(Beginning of DATASET EXTRACT)

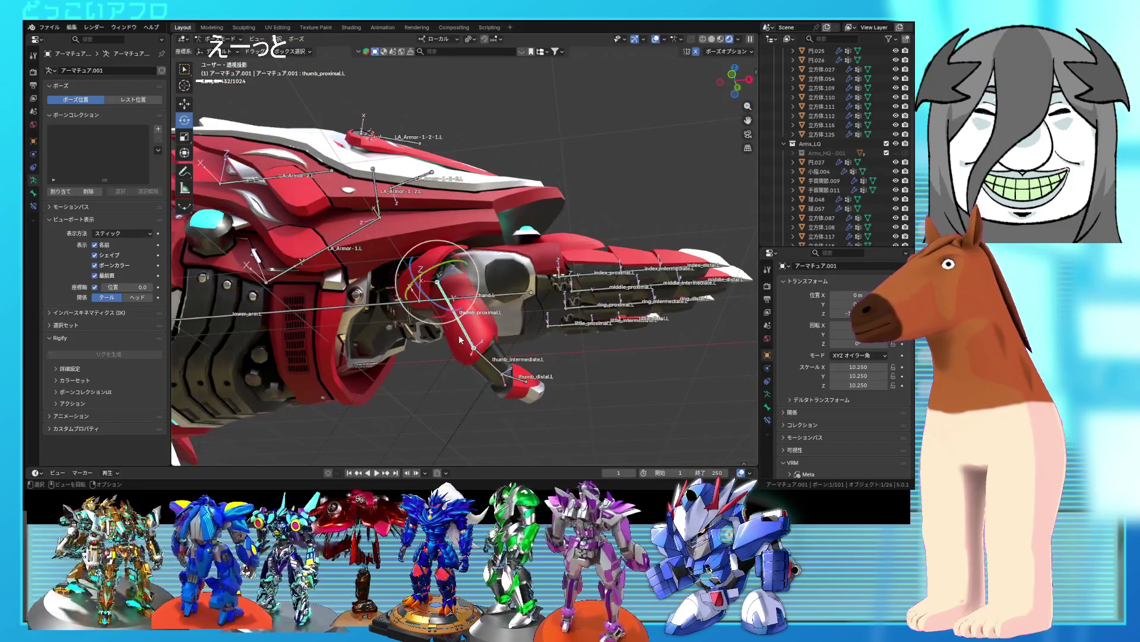
key(a)
click(297, 39)
mouse_move(326, 57)
click(439, 60)
- Trial-slide LA_Armor-2.L along local Y, undo it, then pick armor mesh 球.057 for vertex editing
mouse_move(469, 333)
middle_down()
mouse_move(497, 273)
mouse_move(456, 219)
mouse_move(419, 214)
mouse_move(436, 146)
middle_up()
click(416, 212)
click(426, 123)
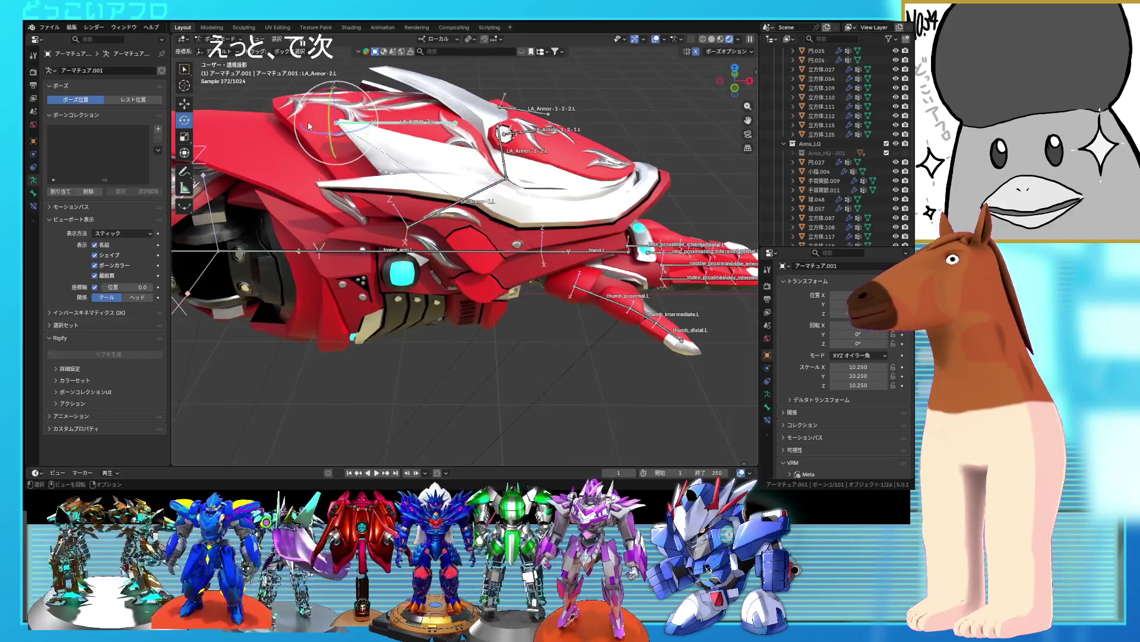
middle_drag(297, 149, 470, 181)
drag(568, 184, 428, 179)
middle_drag(581, 230, 583, 255)
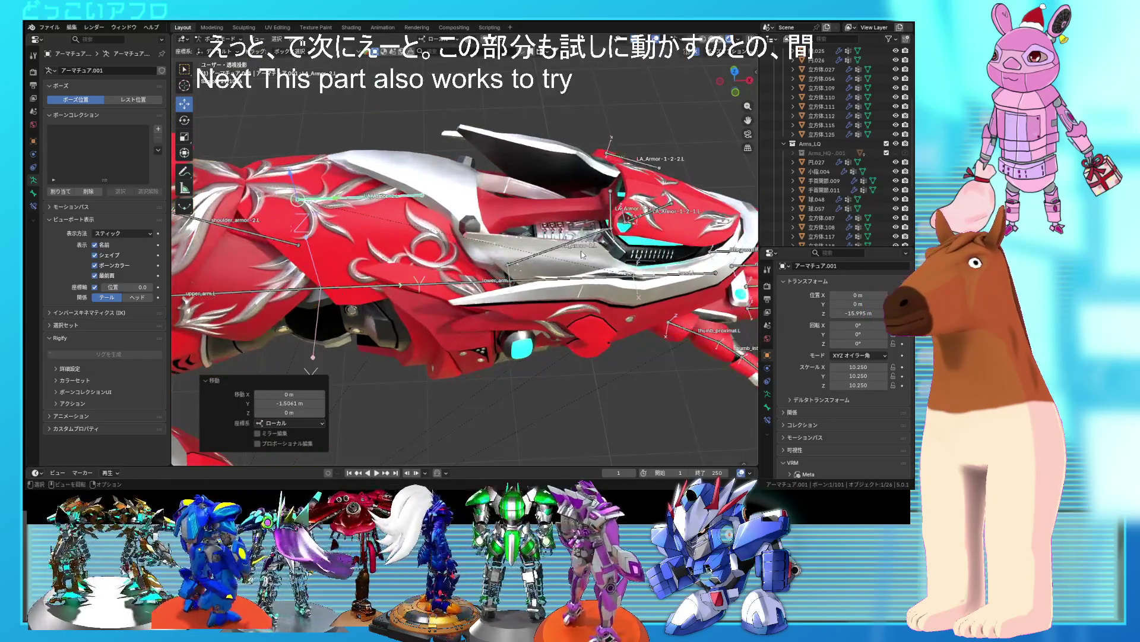
key(ctrl+z)
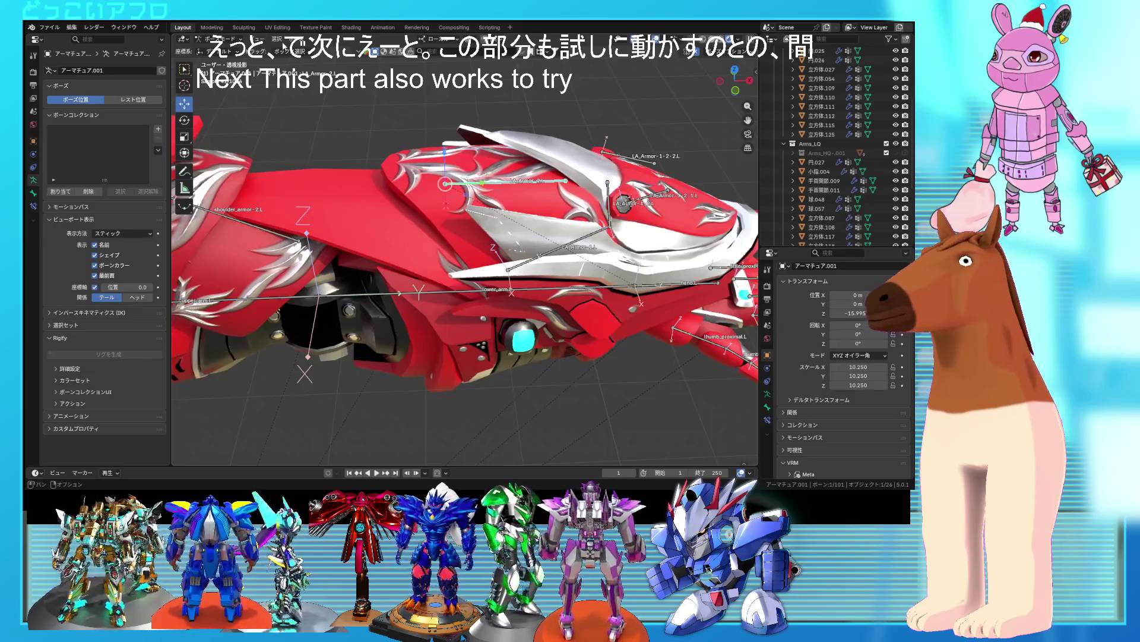
click(220, 50)
click(659, 232)
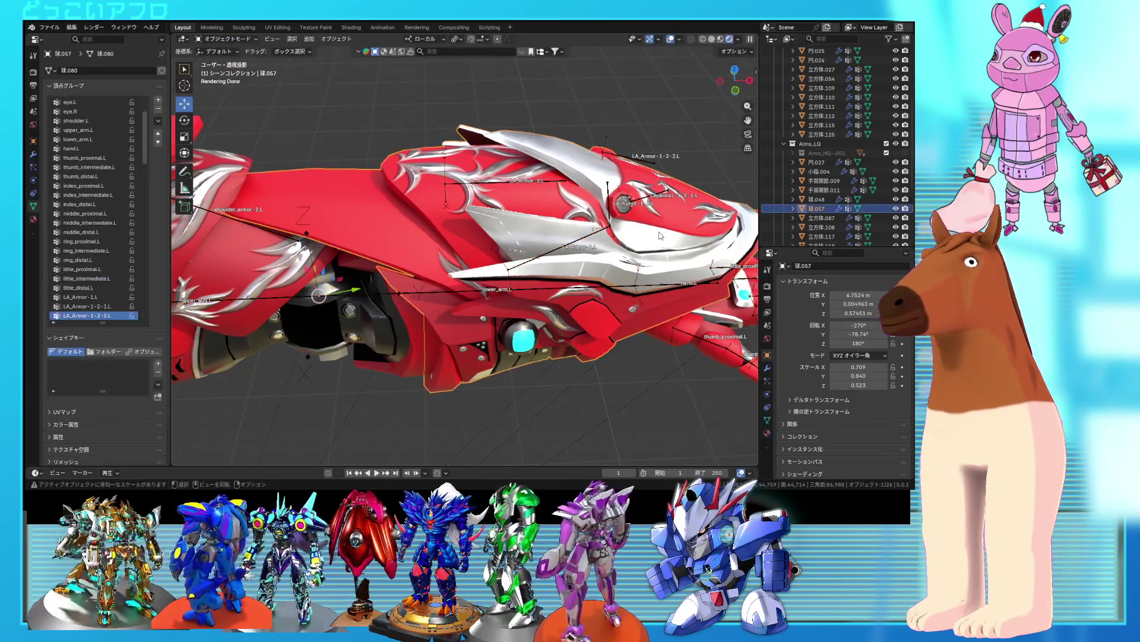
- In Edit Mode, check which vertices belong to the LA_Armor-1.L vertex group
key(Tab)
click(596, 177)
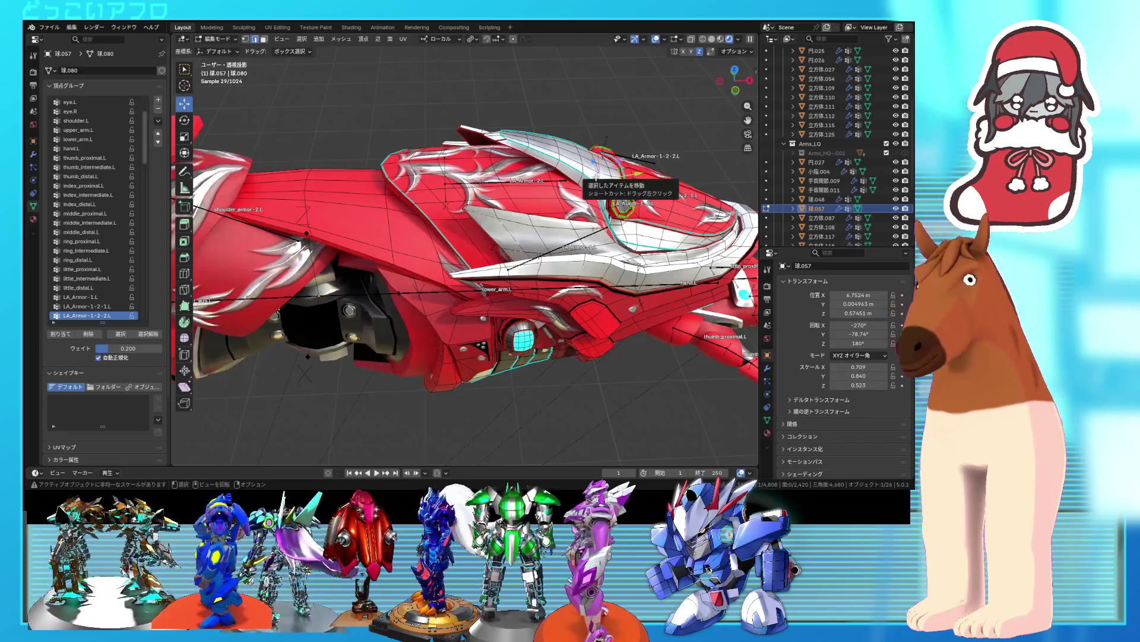
click(95, 298)
scroll(95, 303, down, 1)
click(95, 308)
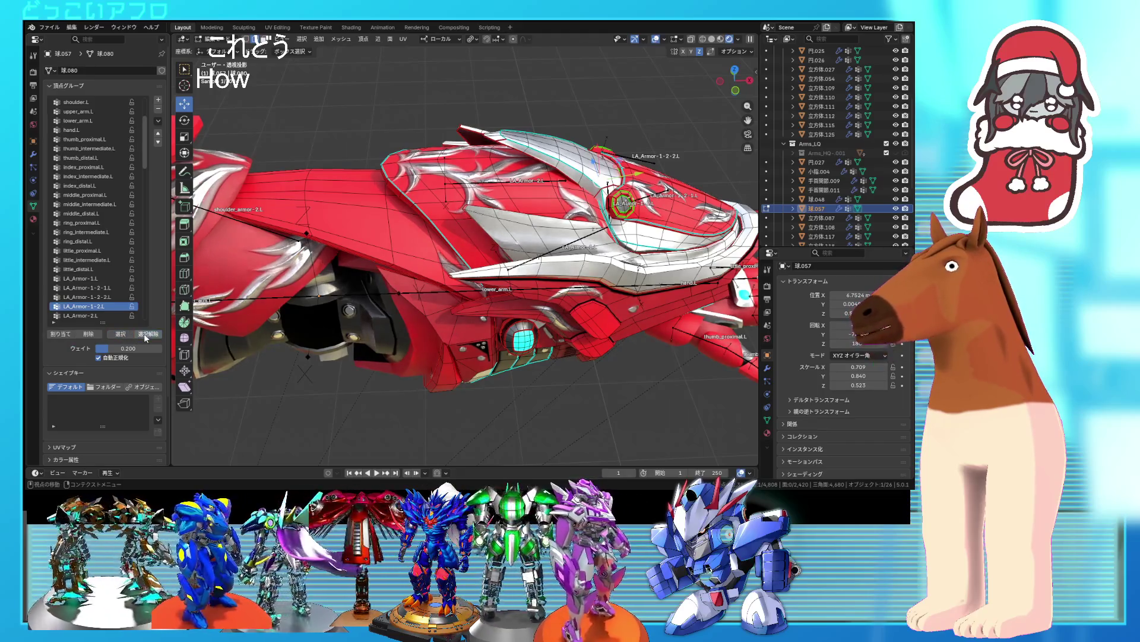
middle_drag(611, 253, 399, 81)
click(231, 35)
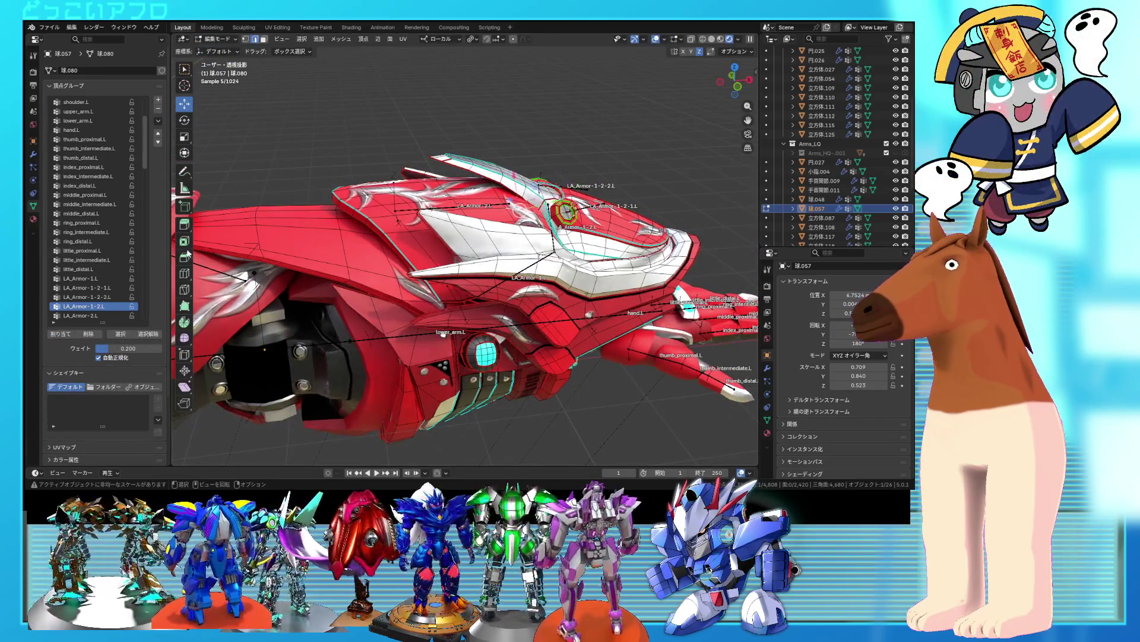
click(82, 279)
click(120, 335)
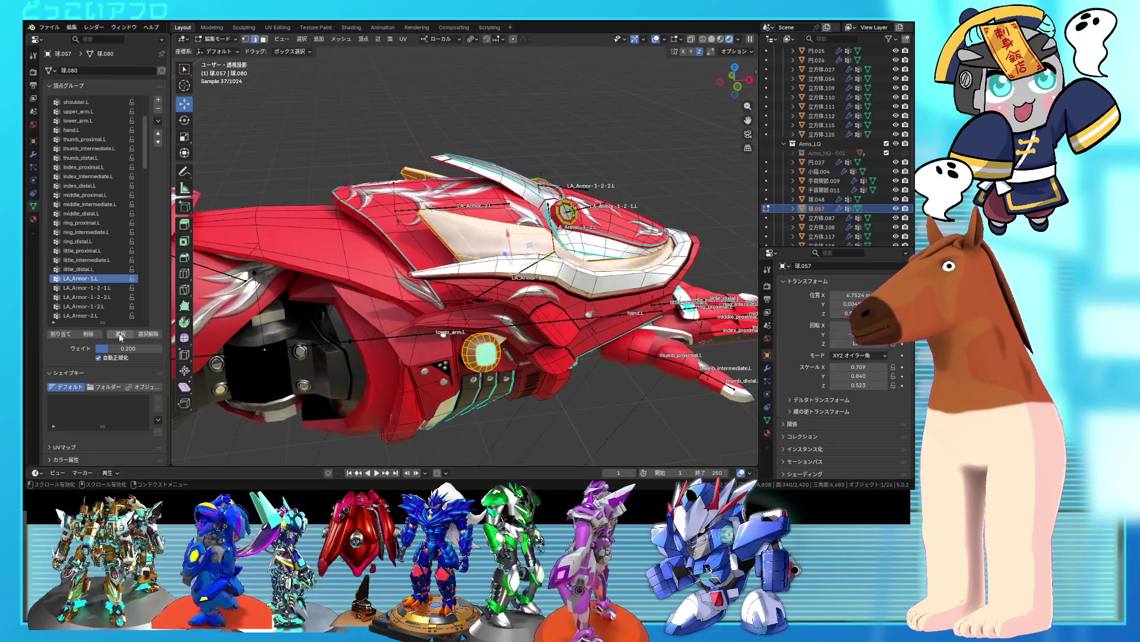
click(560, 250)
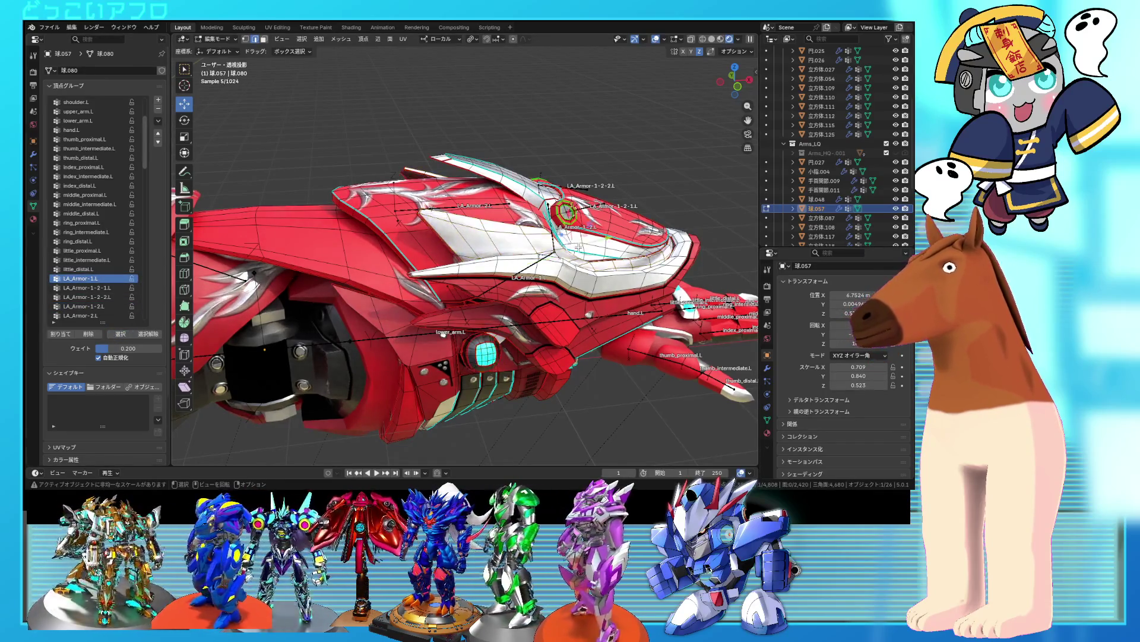
- Select the wrongly included armor plate and remove it from the LA_Armor-2.L vertex group
scroll(100, 308, down, 1)
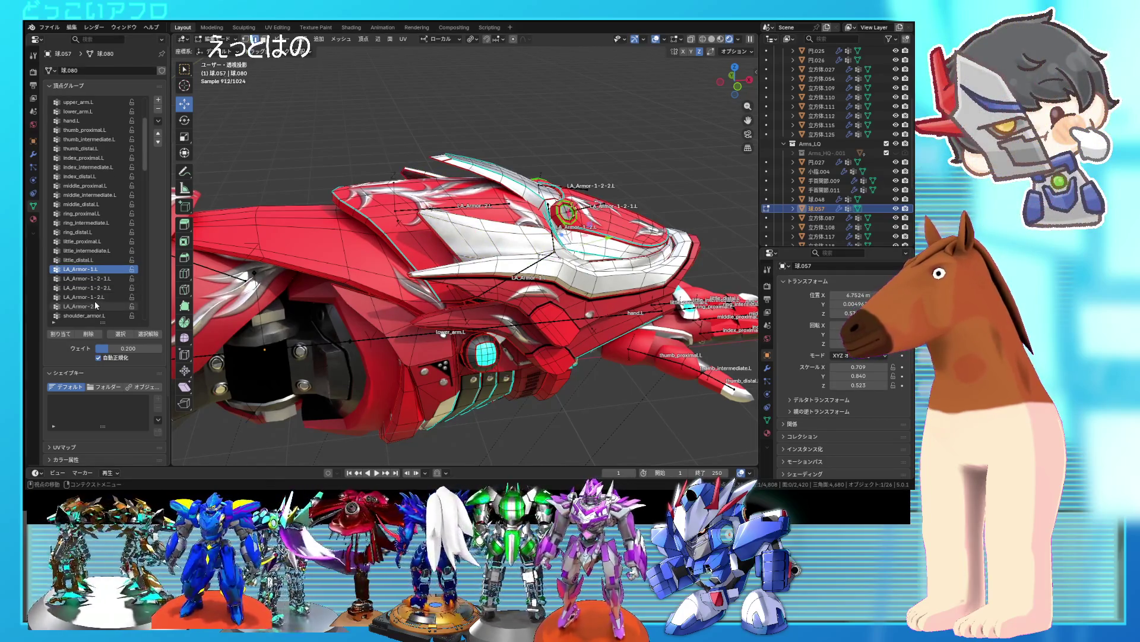
click(97, 306)
click(125, 335)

(End of DATASET EXTRACT)

Copy the records exactly; no image should appear in the result.

key(a)
click(297, 39)
mouse_move(326, 57)
click(439, 60)
- Trial-slide LA_Armor-2.L along local Y, undo it, then pick armor mesh 球.057 for vertex editing
mouse_move(469, 333)
middle_down()
mouse_move(497, 273)
mouse_move(456, 219)
mouse_move(419, 214)
mouse_move(436, 146)
middle_up()
click(416, 212)
click(426, 123)
middle_drag(297, 149, 470, 181)
drag(568, 184, 428, 179)
middle_drag(581, 230, 583, 255)
key(ctrl+z)
click(220, 50)
click(659, 232)
- In Edit Mode, check which vertices belong to the LA_Armor-1.L vertex group
key(Tab)
click(596, 177)
click(95, 298)
scroll(95, 303, down, 1)
click(95, 308)
middle_drag(611, 253, 399, 81)
click(231, 35)
click(82, 279)
click(120, 335)
click(560, 250)
- Select the wrongly included armor plate and remove it from the LA_Armor-2.L vertex group
scroll(100, 308, down, 1)
click(97, 306)
click(125, 335)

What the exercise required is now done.